[Dshield] Need some help testing
Tomas L. Byrnes
tomb at byrneit.net
Sun Jul 8 17:32:33 GMT 2007
I am well aware that there are many sites filtering addresses that they
see as "dynamic" using some measure thereof. I am also, painfully, aware
of how often that designation is woefully inaccurate, and the difficulty
with getting it changed.
I have had IPs I am responsible for, which were properly reversed as
static (using one of the methods you decided was "dynamic") by my ISP,
listed as dynamic. In one case, since the ISP controlled the PTR
records, and wouldn't/couldn't change them, since they used those for
troubleshooting and network monitoring purposes, my only option was to
change ISPs.

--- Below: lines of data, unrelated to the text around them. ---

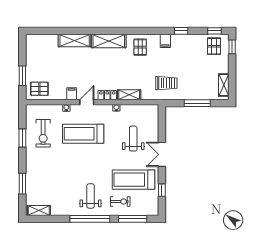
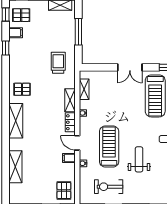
shelving: (75, 40) -> (15, 167), moved
filing cabinet: (165, 41) -> (16, 33), moved
shelving: (140, 109) -> (84, 89), added
exercise bike: (43, 133) -> (109, 187), turned 180
treadmill: (83, 134) -> (109, 147), turned 180
weight bench: (133, 139) -> (139, 159), moved, turned 90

My current ISP, COX business services, will set the PTR to
whatever I say it should be, which I always make the FQDN of the mail
server if there are multiple hosts nated to it.
This wasn't a case of "scorched earth", the IP had never spammed, and
there was a valid PTR, it just happened to be a PTR that nit-picking
pedants decided wasn't good enough.
SPAM is a scourge, but some of the cures being put forth are worse than
the disease.
> -----Original Message-----
> From: list-bounces at lists.dshield.org
> [mailto:list-bounces at lists.dshield.org] On Behalf Of Mar
> Matthias Darin
> Sent: Saturday, July 07, 2007 9:33 PM
> To: General DShield Discussion List
> Subject: Re: [Dshield] Need some help testing
>
> Hello,
>
> Tomas L. Byrnes writes:
>
> > The problem here is that you are referring to an IETF draft, which
> > means it is not even close to widely followed.
> >
> > The APL RR type was a draft for 3 years, but never made it into the
> > spec. That would have been much more useful for filtering.
>
> Here are a few links to others doing research in dynamic IP
> address filtering (from a simple search on Google):
>
> http://oregonstate.edu/net/spam/
>
> http://www.windowssecrets.com/comp/060126/
>
> http://www.spambouncer.org/aboutspam/filtering.shtml
>
>
> AOL's email banner:
>
> 220-rly-mb01.mail.aol.com ESMTP mail_relay_in-mb1.9; Sun, 08 Jul 2007
> 00:25:19 -0400
> 220-America Online (AOL) and its affiliated companies do not
> 220- authorize the use of its proprietary computers and computer
> 220- networks to accept, transmit, or distribute unsolicited bulk
> 220- e-mail sent from the internet. Effective immediately: AOL
> 220- may no longer accept connections from IP addresses which
> 220 have no reverse-DNS (PTR record) assigned.
>
>
> Non-reversable IP addresses are often considered dynamic.